[Linux-cluster] what happens during orderly shutdown ?

Mon Aug 16 19:02:15 UTC 2010

Hi Martijn,

I want to know how to setup a 3-node cluster environment can you suggested
me some good book or could you provide some of the technical articles which
i can follow and try it on to my test server.

On Tue, Aug 17, 2010 at 12:03 AM, Martijn <martijn at tenheuvel.net> wrote:

>
>
> -origineel bericht-
> Onderwerp: [Linux-cluster] what happens during orderly shutdown ?
> Van: "Martin Waite" <Martin.Waite at datacash.com>
> Datum: 16-08-2010 19:05
>
> Hi,
>
>
>
> We have hit a snag during testing of a 3-node cluster, where only nodes
> 1 and 2 are allowed to run the service.
>
>
>
> If we shutdown the node running the service, the service first starts on
> the surviving node, but is then stopped.  This is not an activity we
> would normally expect to do, but some of the environment monitoring in
> our servers can trigger this situation - temperature getting too high
> etc.
>
>
>
> What I think happens is the following:
>
>
>
> 1.    host 1: shutdown calls on rgmanager to stop:  this takes several
> seconds, stopping the service.
>
> 2.    host 2: rgmanager starts to relocate the service to the surviving
> node
>
> 3.    host 1: shutdown calls on cman to stop
>
> 4.    host 2: while relocating the service, cman enters gather state
> because host 1 has dropped out.  The service is still starting and
> triggers "Failed changing service status" in log below.
>
> 5.    host 1: halts
>
> 6.    host 2: the service completes start up.  The cluster
> reconfiguration completes.
>
> 7.    host 2: the service is stopped.
>
>
>
> Is this a bug in the cluster system, or just an unfortunate sequence of
> events that the cluster cannot cope with, i.e. node failure while a
> service is relocating ?
>
>
>
> regards,
>
> Martin
>
>
>
> Here is the log from node 2:
>
>
>
> Aug 16 16:58:40 gmhcluster2 clurgmgrd[4132]: <notice> Member 1 shutting
> down
>
> Aug 16 16:58:40 gmhcluster2 openais[4084]: [TOTEM] Retransmit List: 86
>
> Aug 16 16:58:46 gmhcluster2 clurgmgrd[4132]: <notice> Starting stopped
> service service:MASTERVIP
>
> Aug 16 16:58:55 gmhcluster2 openais[4084]: [TOTEM] The token was lost in
> the OPERATIONAL state.
>
> Aug 16 16:58:55 gmhcluster2 openais[4084]: [TOTEM] Receive multicast
> socket recv buffer size (320000 bytes).
++++++
▶ LIST OF TASKS
1. In the cluster shutdown thread, why does the poster care about the node-shutdown problem even though shutting down the service's node is not something they would normally do?
2. Give again, word for word, the stretch of the cluster shutdown thread from "I want to know" through "my test server.".
3. Proceed with the cluster shutdown thread, picking up right after its last log entry.

▶ DATA PROVIDED
++++++
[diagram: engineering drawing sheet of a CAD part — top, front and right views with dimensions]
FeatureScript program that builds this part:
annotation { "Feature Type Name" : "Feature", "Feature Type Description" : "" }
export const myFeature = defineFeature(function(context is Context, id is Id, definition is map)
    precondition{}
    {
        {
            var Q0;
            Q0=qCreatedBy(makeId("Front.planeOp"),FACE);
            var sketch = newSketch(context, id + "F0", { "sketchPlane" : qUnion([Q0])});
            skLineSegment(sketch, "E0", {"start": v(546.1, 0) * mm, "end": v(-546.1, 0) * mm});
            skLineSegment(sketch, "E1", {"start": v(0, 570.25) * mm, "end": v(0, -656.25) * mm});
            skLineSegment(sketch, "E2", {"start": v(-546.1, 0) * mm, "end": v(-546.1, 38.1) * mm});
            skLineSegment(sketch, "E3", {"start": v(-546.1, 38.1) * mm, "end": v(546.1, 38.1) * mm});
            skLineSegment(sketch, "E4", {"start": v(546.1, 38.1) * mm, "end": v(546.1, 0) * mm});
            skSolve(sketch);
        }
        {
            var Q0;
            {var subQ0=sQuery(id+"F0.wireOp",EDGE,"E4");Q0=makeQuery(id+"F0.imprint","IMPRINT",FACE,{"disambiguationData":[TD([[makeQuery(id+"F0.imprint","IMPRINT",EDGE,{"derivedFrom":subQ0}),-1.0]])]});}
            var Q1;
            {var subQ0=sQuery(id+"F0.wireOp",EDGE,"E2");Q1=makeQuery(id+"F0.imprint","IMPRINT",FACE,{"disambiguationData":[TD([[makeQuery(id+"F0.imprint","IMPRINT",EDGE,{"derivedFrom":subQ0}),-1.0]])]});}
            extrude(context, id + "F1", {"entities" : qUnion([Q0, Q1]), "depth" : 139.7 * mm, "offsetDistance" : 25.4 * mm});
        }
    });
++++++
▶ OUTPUTS FOR THE TASKS
1. Some of the environment monitoring in their servers can trigger that shutdown, for example when the temperature gets too high.

2.
I want to know how to setup a 3-node cluster environment can you suggested
me some good book or could you provide some of the technical articles which
i can follow and try it on to my test server.

3.
>
> Aug 16 16:58:55 gmhcluster2 openais[4084]: [TOTEM] Transmit multicast
> socket send buffer size (262142 bytes).
>
> Aug 16 16:58:55 gmhcluster2 openais[4084]: [TOTEM] entering GATHER state
> from 2.
>
> Aug 16 16:59:01 gmhcluster2 clurgmgrd[4132]: <err> #47: Failed changing
> service status
>
> Aug 16 16:59:01 gmhcluster2 clurgmgrd[4132]: <warning> #71: Relocating
> failed service service:MASTERVIP
>
> Aug 16 16:59:01 gmhcluster2 clurgmgrd[4132]: <warning> #70: Failed to
> relocate service:MASTERVIP; restarting locally
>
> Aug 16 16:59:01 gmhcluster2 clurgmgrd[4132]: <notice> Starting stopped
> service service:MASTERVIP
>
> Aug 16 16:59:15 gmhcluster2 openais[4084]: [TOTEM] entering GATHER state
> from 0.
>
> Aug 16 16:59:15 gmhcluster2 openais[4084]: [TOTEM] Creating commit token
> because I am the rep.
>
> Aug 16 16:59:15 gmhcluster2 openais[4084]: [TOTEM] Saving state aru 90
> high seq received 90
>
> Aug 16 16:59:15 gmhcluster2 openais[4084]: [TOTEM] Storing new sequence
> id for ring 1e4
>
> Aug 16 16:59:15 gmhcluster2 openais[4084]: [TOTEM] entering COMMIT
> state.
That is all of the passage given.